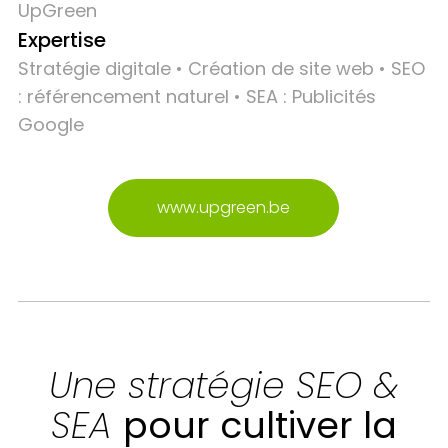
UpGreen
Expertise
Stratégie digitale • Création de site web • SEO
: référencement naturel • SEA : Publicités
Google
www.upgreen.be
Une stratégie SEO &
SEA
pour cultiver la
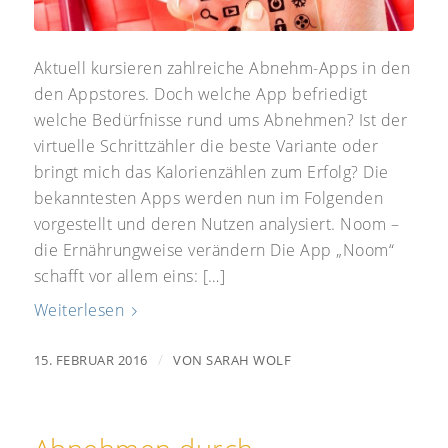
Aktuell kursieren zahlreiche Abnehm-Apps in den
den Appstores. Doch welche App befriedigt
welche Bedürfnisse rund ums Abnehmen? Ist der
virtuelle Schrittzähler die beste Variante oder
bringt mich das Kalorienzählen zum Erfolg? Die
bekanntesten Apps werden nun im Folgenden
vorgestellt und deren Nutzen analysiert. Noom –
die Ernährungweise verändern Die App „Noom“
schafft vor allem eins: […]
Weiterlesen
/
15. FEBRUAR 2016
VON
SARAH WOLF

■ ■ ■ ■ ■

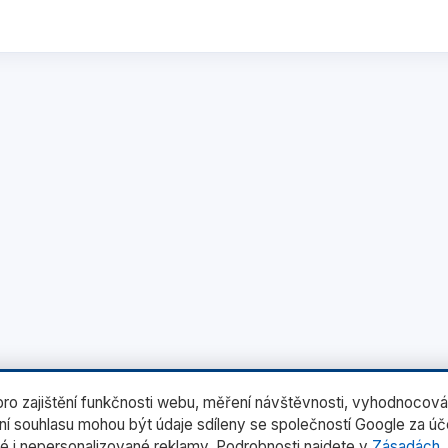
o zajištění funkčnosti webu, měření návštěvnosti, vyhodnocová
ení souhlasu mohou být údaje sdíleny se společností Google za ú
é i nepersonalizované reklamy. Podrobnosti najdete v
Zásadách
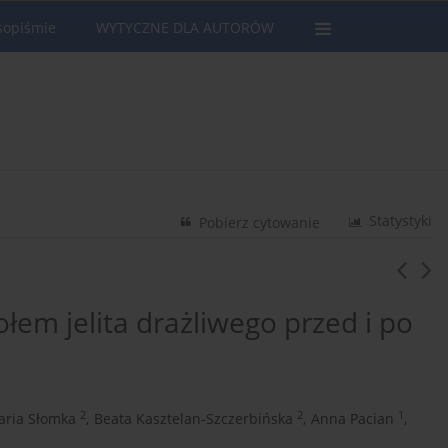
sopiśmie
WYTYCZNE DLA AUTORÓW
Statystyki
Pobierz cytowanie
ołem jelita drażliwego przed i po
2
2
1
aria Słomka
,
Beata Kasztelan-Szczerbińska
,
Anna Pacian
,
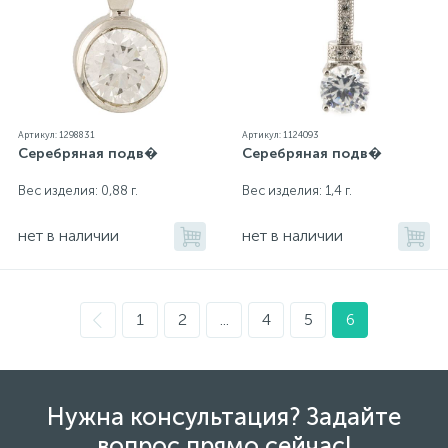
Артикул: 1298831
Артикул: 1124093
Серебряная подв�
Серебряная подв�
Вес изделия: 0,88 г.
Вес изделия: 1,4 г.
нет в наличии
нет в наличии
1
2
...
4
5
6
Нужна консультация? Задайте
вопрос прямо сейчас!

■ ■ ■ ■ ■

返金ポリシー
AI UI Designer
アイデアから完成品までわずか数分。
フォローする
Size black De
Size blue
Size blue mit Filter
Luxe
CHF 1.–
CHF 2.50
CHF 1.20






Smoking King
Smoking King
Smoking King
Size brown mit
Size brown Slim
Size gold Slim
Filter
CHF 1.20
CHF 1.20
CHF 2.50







■ ■ ■ ■ ■

▶ **Request**: What belongs in the answer is each line above from the line with "aria Słomka" to the line with "вопрос прямо сейчас!", inclusive, reproduced exactly and free of pictures.

▶ **Your solution**:
aria Słomka
,
Beata Kasztelan-Szczerbińska
,
Anna Pacian
,
Артикул: 1298831
Артикул: 1124093
Серебряная подв�
Серебряная подв�
Вес изделия: 0,88 г.
Вес изделия: 1,4 г.
нет в наличии
нет в наличии
1
2
...
4
5
6
Нужна консультация? Задайте
вопрос прямо сейчас!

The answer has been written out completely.